FRANCAVILLA. L’Oscar della indecisione va al sindaco Pd di Francavilla che alle 23 di domenica ha comunicato di lasciare le scuole aperte ma, ieri all’alba, ha aperto gli occhi, ha cambiato idea ed ha chiuso le scuole mettendo in difficoltà decine di insegnanti partiti anche da Vasto e centinaia di alunni e relative famiglie. Qualcuno ora ci scherza sull’ordinanza last minute del sindaco Antonio Luciani, che ha chiuso le scuole all’ultimo momento nonostante le difficoltà fossero evidenti già domenica. Su Facebook Luciani aveva assicurato che una decisione sarebbe arrivata entro le 23 di domenica, quando ha dato il via libera all’ingresso ma alle 6 in punto ha cambiato idea «a seguito», si è giustificato, «di un peggioramento delle condizioni meteo». E una volta registrata la polemica il sindaco ha fatto sapere di ritenerla «poco costruttiva, dal momento che ho tempestivamente avvistato le dirigenti scolastiche, che a loro volta hanno avvisato il personale e, a cascata, i genitori. Per quel che ci risulta», ha detto sempre Luciani, «non si sono verificati disagi perché l'informazione è passata.
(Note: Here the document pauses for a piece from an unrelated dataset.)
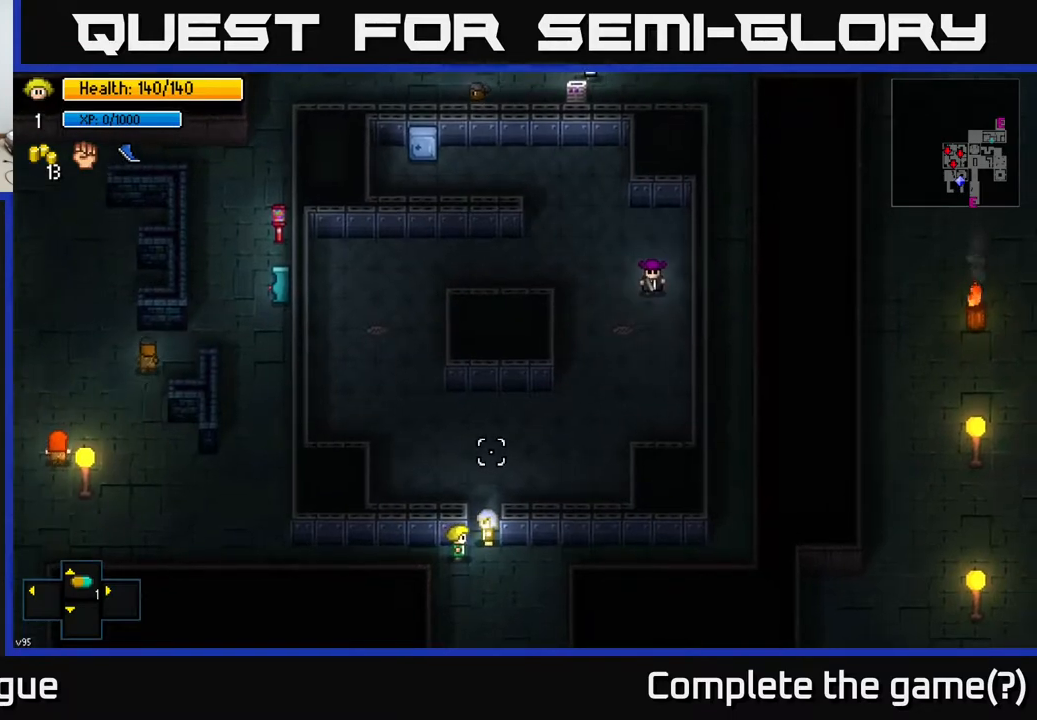
{"buttons": [], "left_stick": "center", "right_stick": "up", "events": [[350, "left_stick", "left"], [483, "left_stick", "center"]]}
Affidarsi alle previsioni è sempre difficile per chi deve decidere e lo conferma il fatto che il fenomeno è stato diverso in località vicine come Pescara e Montesilvano». Il sindaco si dice tranquillo sul suo impegno perché si è alzato alle 5 «per monitorare», dice, «la situazione e alle 5.30 i mezzi per liberare le strade erano in azione». Oggi scuole aperte. Non c’è il rischio di una figuraccia bis.